Material for the task:
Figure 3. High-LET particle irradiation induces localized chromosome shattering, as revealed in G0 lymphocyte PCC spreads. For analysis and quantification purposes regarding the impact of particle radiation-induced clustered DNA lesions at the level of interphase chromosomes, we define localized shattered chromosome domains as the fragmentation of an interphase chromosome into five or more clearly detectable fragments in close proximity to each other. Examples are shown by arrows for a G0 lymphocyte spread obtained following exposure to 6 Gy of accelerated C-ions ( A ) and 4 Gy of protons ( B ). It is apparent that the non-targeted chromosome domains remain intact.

--

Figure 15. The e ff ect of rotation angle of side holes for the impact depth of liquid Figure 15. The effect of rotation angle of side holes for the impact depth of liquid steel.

--

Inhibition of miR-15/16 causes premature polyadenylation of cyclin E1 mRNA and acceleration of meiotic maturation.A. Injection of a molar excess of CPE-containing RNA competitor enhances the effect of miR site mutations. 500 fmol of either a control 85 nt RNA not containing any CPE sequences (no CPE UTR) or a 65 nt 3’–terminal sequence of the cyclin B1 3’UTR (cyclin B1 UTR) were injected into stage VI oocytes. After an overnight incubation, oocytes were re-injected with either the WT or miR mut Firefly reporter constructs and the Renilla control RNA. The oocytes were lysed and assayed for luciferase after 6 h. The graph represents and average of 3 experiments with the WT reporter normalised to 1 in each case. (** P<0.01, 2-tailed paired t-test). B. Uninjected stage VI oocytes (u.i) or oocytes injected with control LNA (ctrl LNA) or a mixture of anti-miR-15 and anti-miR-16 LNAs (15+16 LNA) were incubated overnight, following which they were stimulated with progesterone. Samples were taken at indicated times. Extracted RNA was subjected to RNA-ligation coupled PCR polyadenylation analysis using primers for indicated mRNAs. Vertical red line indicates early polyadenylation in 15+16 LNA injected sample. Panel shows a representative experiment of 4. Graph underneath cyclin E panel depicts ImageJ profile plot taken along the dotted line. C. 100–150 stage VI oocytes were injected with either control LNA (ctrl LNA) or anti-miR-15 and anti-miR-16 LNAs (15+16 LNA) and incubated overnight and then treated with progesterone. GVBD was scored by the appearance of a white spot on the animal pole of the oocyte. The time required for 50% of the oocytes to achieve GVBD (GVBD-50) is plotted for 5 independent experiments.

What needs to be done:
In the listing, find every line with the word "Figure" and return it.

Response below:
Figure 3. High-LET particle irradiation induces localized chromosome shattering, as revealed in G0 lymphocyte PCC spreads. For analysis and quantification purposes regarding the impact of particle radiation-induced clustered DNA lesions at the level of interphase chromosomes, we define localized shattered chromosome domains as the fragmentation of an interphase chromosome into five or more clearly detectable fragments in close proximity to each other. Examples are shown by arrows for a G0 lymphocyte spread obtained following exposure to 6 Gy of accelerated C-ions ( A ) and 4 Gy of protons ( B ). It is apparent that the non-targeted chromosome domains remain intact.
Figure 15. The e ff ect of rotation angle of side holes for the impact depth of liquid Figure 15. The effect of rotation angle of side holes for the impact depth of liquid steel.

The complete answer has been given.